What you should do: Word for word, copy out the entries below, but not the pictures in them.

Data listing:
++++++++++++++++++++

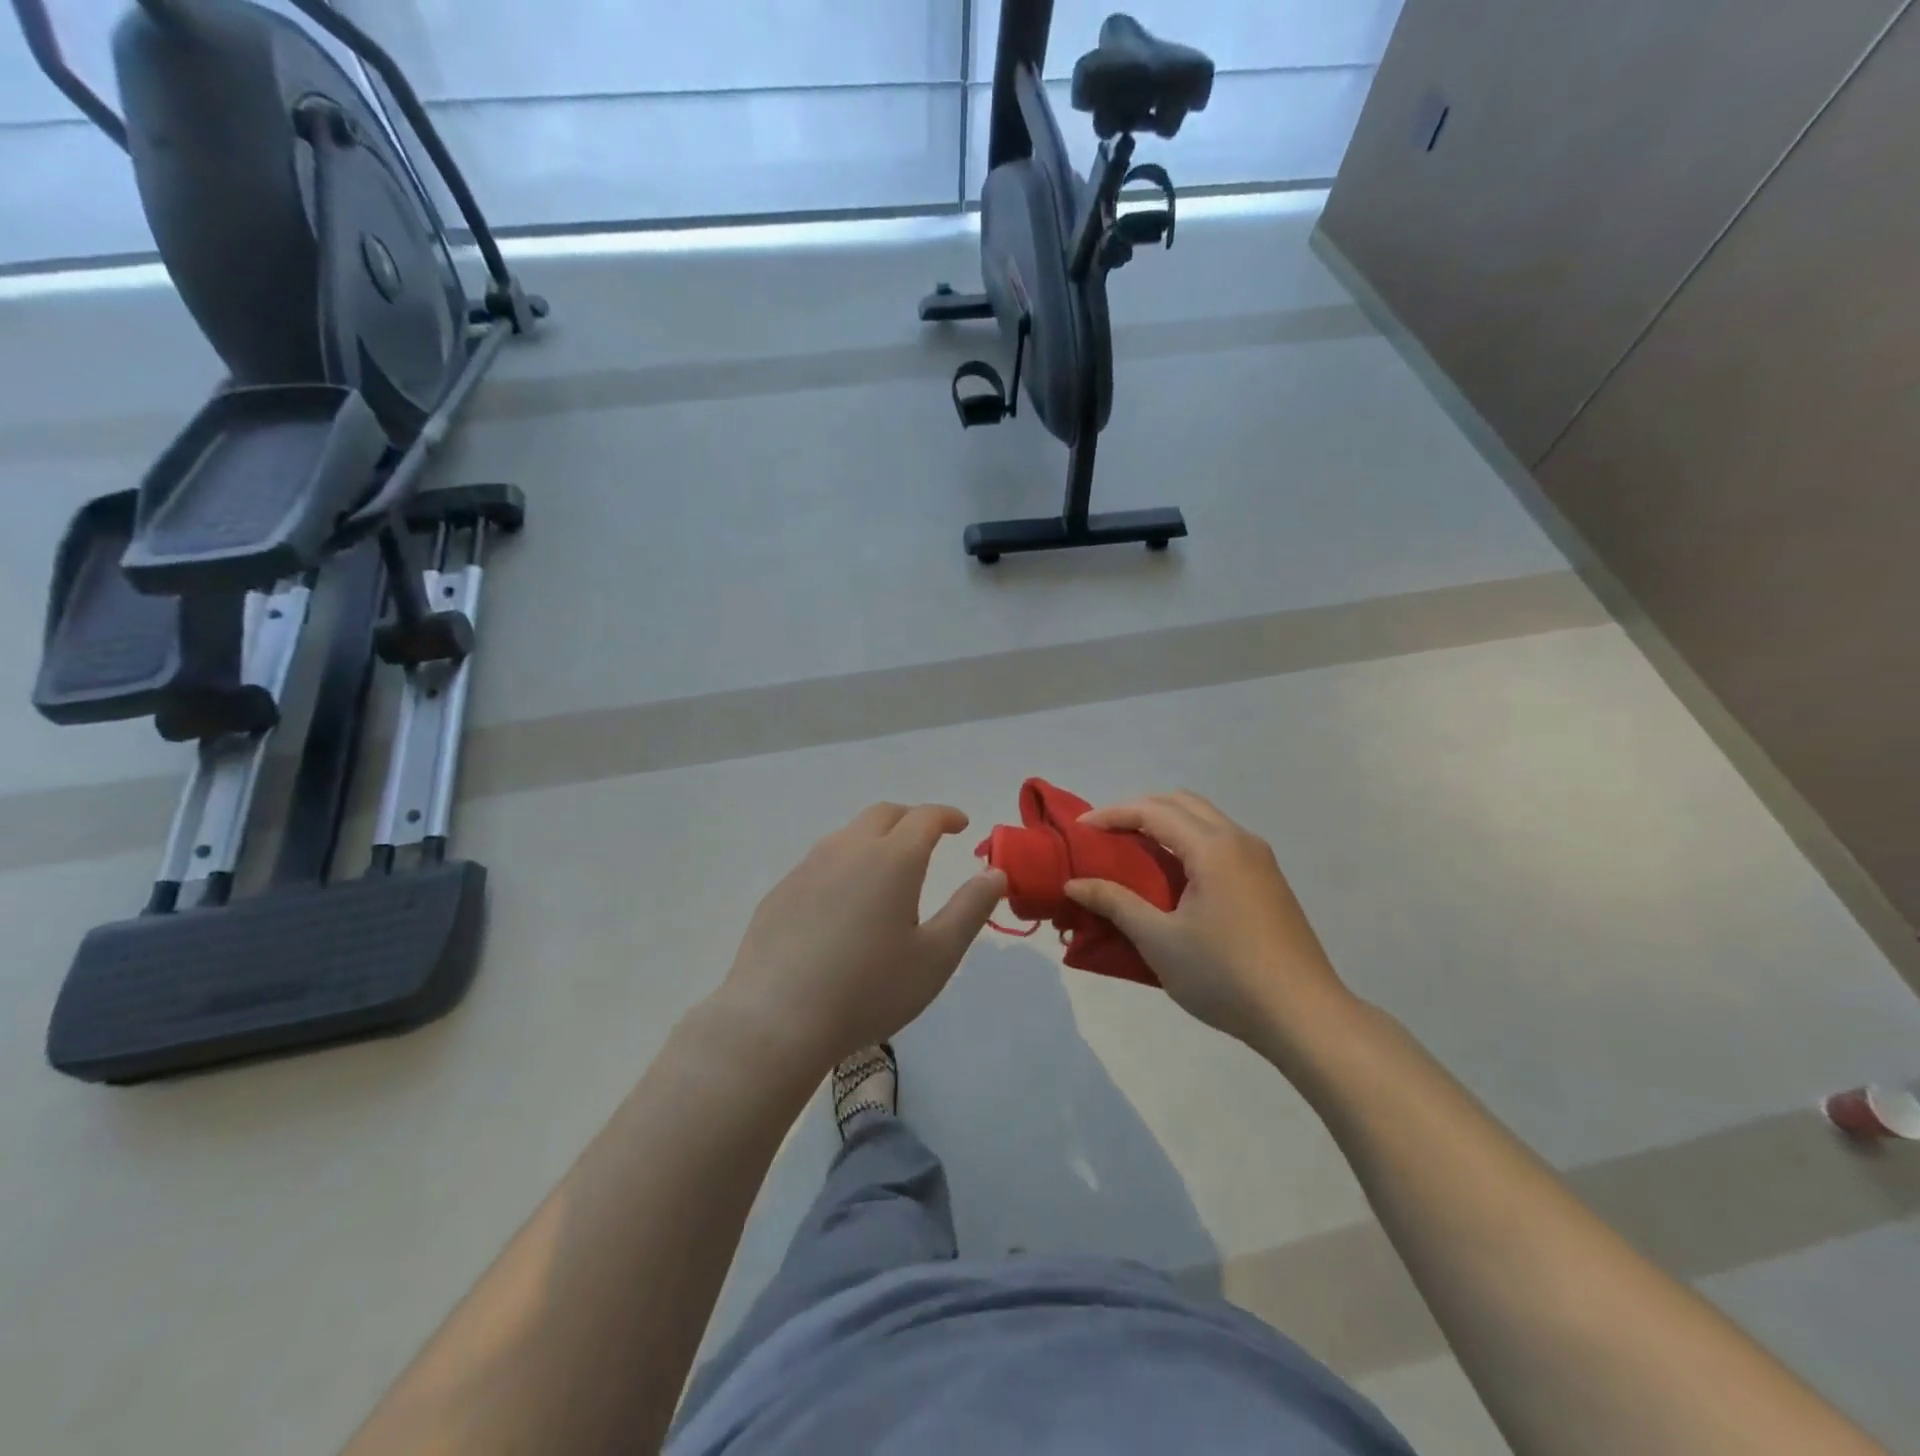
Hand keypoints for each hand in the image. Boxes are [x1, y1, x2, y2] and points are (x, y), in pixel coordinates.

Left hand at [714, 802, 1005, 1072]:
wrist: (777, 1019)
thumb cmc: (869, 990)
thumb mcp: (936, 956)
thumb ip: (970, 909)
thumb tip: (995, 873)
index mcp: (892, 858)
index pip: (925, 817)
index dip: (947, 815)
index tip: (961, 825)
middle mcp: (848, 849)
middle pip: (883, 814)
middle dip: (911, 819)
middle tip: (927, 839)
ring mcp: (808, 867)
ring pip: (848, 835)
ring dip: (875, 839)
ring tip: (886, 870)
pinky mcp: (781, 891)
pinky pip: (820, 862)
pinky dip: (843, 865)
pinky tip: (842, 903)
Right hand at [1064, 792, 1355, 1057]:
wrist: (1304, 1016)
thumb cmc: (1224, 975)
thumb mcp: (1159, 941)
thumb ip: (1115, 903)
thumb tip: (1074, 884)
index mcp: (1213, 848)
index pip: (1153, 811)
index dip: (1112, 814)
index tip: (1080, 830)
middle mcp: (1239, 841)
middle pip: (1181, 803)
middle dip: (1139, 811)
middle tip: (1106, 836)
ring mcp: (1260, 860)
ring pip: (1204, 820)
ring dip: (1166, 824)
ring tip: (1134, 852)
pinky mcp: (1269, 881)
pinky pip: (1220, 842)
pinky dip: (1188, 842)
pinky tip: (1174, 876)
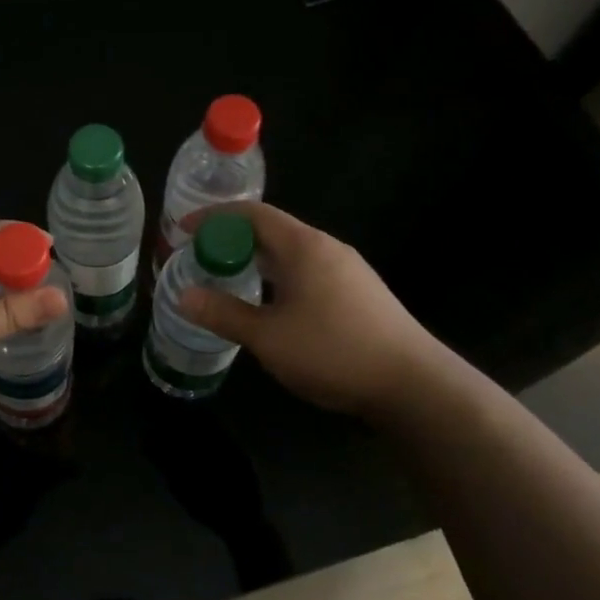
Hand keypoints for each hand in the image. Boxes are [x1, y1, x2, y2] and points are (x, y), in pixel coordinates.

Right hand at [175, 202, 456, 418]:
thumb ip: (223, 314)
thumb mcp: (268, 337)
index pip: (252, 214)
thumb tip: (184, 297)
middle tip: (200, 256)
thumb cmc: (334, 352)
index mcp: (304, 247)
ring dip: (257, 259)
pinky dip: (278, 275)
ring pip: (291, 253)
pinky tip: (270, 303)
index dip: (214, 217)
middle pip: (272, 230)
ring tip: (228, 277)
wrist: (415, 386)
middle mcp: (327, 248)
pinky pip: (308, 270)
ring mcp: (348, 270)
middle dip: (233, 238)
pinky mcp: (359, 293)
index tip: (184, 230)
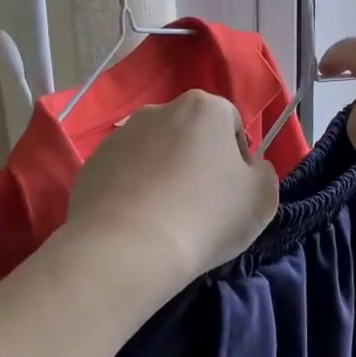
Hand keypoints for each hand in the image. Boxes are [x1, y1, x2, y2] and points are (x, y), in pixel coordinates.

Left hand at [64, 89, 280, 286]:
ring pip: (154, 153)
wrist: (127, 248)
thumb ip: (263, 173)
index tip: (233, 193)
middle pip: (189, 134)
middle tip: (201, 206)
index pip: (231, 125)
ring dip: (163, 175)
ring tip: (165, 218)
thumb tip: (249, 168)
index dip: (238, 159)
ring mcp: (120, 136)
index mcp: (204, 108)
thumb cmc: (207, 216)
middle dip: (196, 162)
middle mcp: (159, 110)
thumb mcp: (262, 198)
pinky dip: (132, 192)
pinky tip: (137, 224)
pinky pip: (123, 175)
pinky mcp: (92, 164)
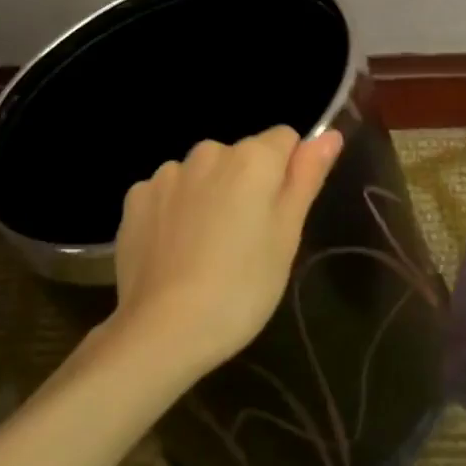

++++++++++++++++++++

Response to this task:
Hand keypoints for each hand in the image. Boxes are [x1, y1, x2, y2] and points are (x, y), in pixel coordinates.

Left hand at [714, 802, 1005, 1072]:
wrist: (777, 1019)
thumb cmc: (869, 990)
thumb mcp: (936, 956)
thumb ip: (970, 909)
thumb tip: (995, 873)
index mcp: (892, 858)
index pip: (925, 817)
index dip: (947, 815)
index tip: (961, 825)
middle mcp: (848, 849)
middle pip: (883, 814)
middle dip: (911, 819)
middle tip: (927, 839)
ring mcp: (808, 867)
ring pip: (848, 835)
ring dip: (875, 839)
ring tip: (886, 870)
pinky mcp: (781, 891)
pinky pip: (820, 862)
pinky dip: (843, 865)
pinky tip: (842, 903)
Right hand at [1064, 792, 1355, 1057]:
wrist: (1304, 1016)
thumb cmc: (1224, 975)
thumb mcp: (1159, 941)
thumb ip: (1115, 903)
thumb tip: (1074, 884)
index mcp: (1213, 848)
index pip: (1153, 811)
index dip: (1112, 814)
index tip: (1080, 830)
middle mcp: (1239, 841)
middle pip: (1181, 803)
middle dip: (1139, 811)
middle tip: (1106, 836)
ring mcp: (1260, 860)
ring pip: (1204, 820)
ring dip: (1166, 824)
ring tip: (1134, 852)
pinky mcp: (1269, 881)
pinky pip: (1220, 842)
pinky dip: (1188, 842)
pinky tip: (1174, 876)
Hand keypoints for each hand in the image. Boxes are [x1, y1, x2, y2] and points are (x, y), in pixel coordinates.

Right hand at [175, 202, 456, 418]:
thumb ip: (223, 314)
thumb mcp: (268, 337)
index pip: (252, 214)
thumb tip: (184, 297)
middle tip: (200, 256)
thumb cmc: (334, 352)
index mcp: (304, 247)
ring dip: (257, 259)
pinky dip: (278, 275)
ring pip: (291, 253)
pinky tip: (270, 303)
index dip: (214, 217)
middle pip: (272, 230)
ring tip: (228, 277)
wrist: (415, 386)
middle mcp: (327, 248)
pinky pip: (308, 270)
ring mcp: (348, 270)
middle dip: (233, 238)
pinky mcp: (359, 293)
index tip: (184, 230)
Hand keypoints for each hand in the image. Boxes are [x1, y1, x2, y2] and points are (x, y), in pixel coordinates.

Left hand at [64, 89, 280, 286]:
ring pip: (154, 153)
wrist: (127, 248)
thumb ip: (263, 173)
index tip: (233, 193)
middle pip: (189, 134)
middle tip: (201, 206)
index pip: (231, 125)
ring dip: (163, 175)
ring tip: (165, 218)
thumb tip: (249, 168)
index dip: (238, 159)
ring mcp: (120, 136)
index mcp: (204, 108)
thumb cmc: (207, 216)
middle dip: (196, 162)
middle mcp: (159, 110)
thumb mcp: (262, 198)
pinky dip: (132, 192)
pinky tip: (137, 224)
pinky pip: (123, 175)
pinky mcp: (92, 164)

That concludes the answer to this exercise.